Amid a gradual reopening of its economy, India has extended its nationwide lockdown in containment zones – areas where people have tested positive for COVID-19—through June 30.
The wisdom of even a phased reopening in select sectors such as malls, restaurants and markets selling nonessential goods and domestic train and air travel is being questioned as the number of COVID-19 cases and deaths continues to climb. As of June 8, India was seventh on the list of countries with the most infections with 258,090 positive cases and 7,263 deaths.

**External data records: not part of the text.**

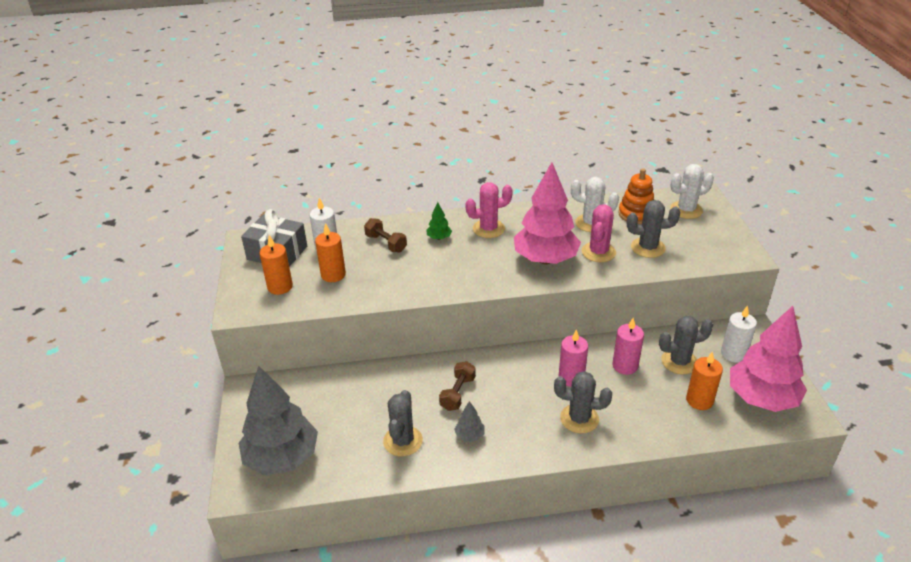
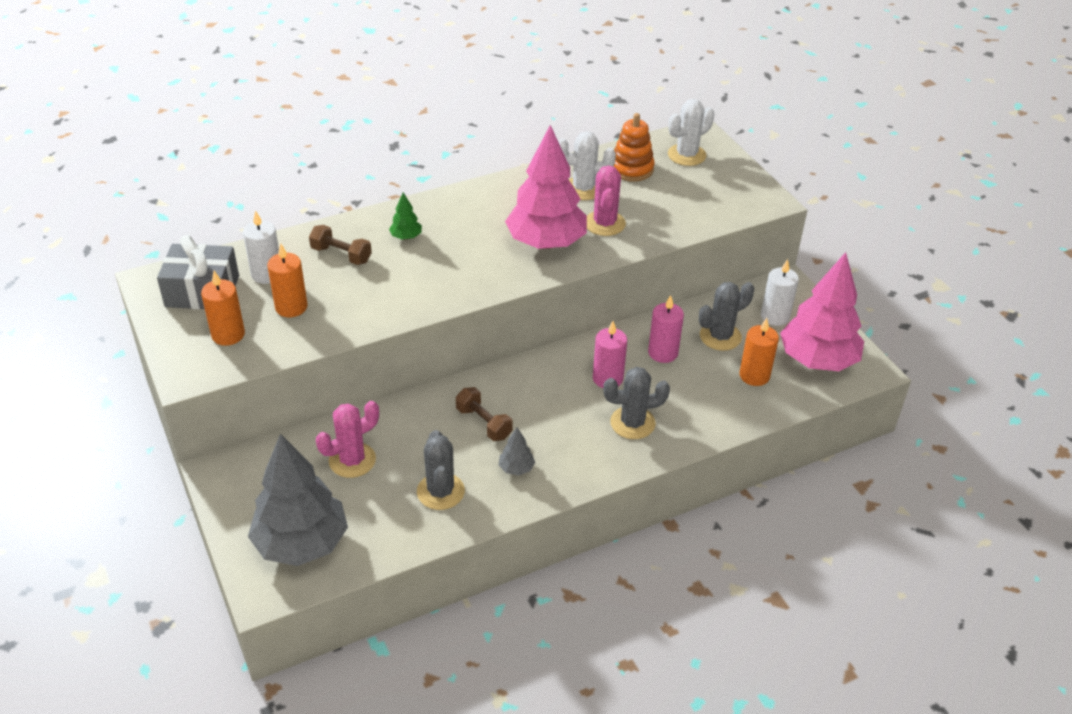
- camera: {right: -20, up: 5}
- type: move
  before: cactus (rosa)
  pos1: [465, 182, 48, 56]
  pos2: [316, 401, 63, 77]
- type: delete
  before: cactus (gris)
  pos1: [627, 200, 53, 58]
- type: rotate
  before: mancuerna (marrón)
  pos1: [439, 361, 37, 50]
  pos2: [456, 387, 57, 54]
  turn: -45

The economic distress in India caused by the lockdown is dire. Nearly 84% of Indian households are seeing decreases in income since the lockdown began, according to a recent study by experts at the University of Pennsylvania, University of Chicago and the Mumbai-based Centre for Monitoring the Indian Economy, titled “How Are Indian Households Coping Under the Covid-19 Lockdown? 8 Key Findings.”
The study found a “sharp and broad negative impact on household income” as the pandemic diminished their staying capacity. Nearly a third of all households will not be able to survive beyond a week without additional assistance, it stated. That harsh statistic finds corroboration in the unemployment rate, which had crossed 27% in early May. The jobless rate has since dropped to less than 24%.

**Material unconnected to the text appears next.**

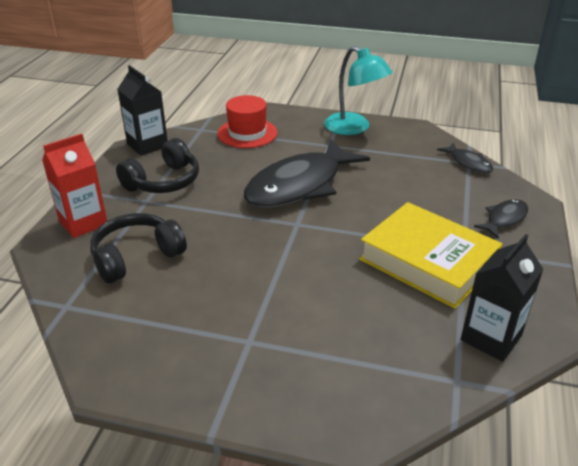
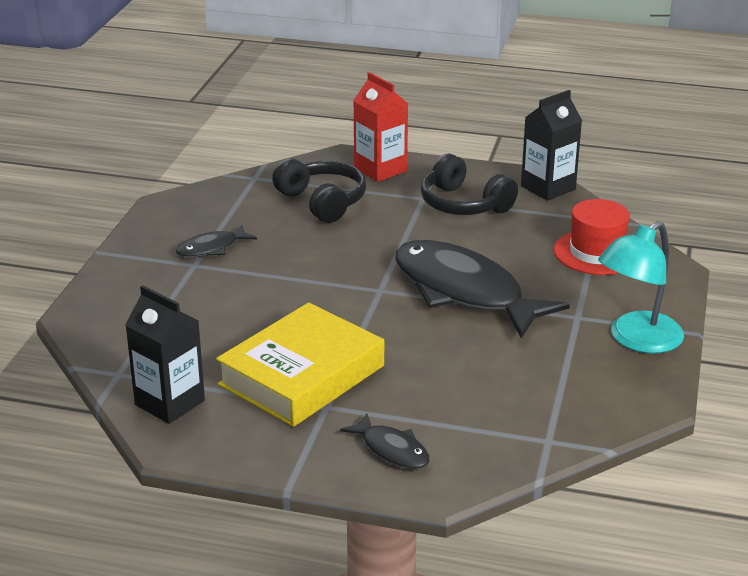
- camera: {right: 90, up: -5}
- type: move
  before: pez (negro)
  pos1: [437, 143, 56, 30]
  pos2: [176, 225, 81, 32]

How should India’s policy makers respond to the economic distress? “Direct and immediate transfers of food and cash are very high priority,” says Heather Schofield, assistant professor of medical ethics and health policy at the Perelman School of Medicine and a Wharton professor of business economics and public policy. “These transfers should be broad based and reach most of the income distribution, as it is clear that nearly everyone but the wealthiest have seen their incomes fall and are in need of additional resources to survive.”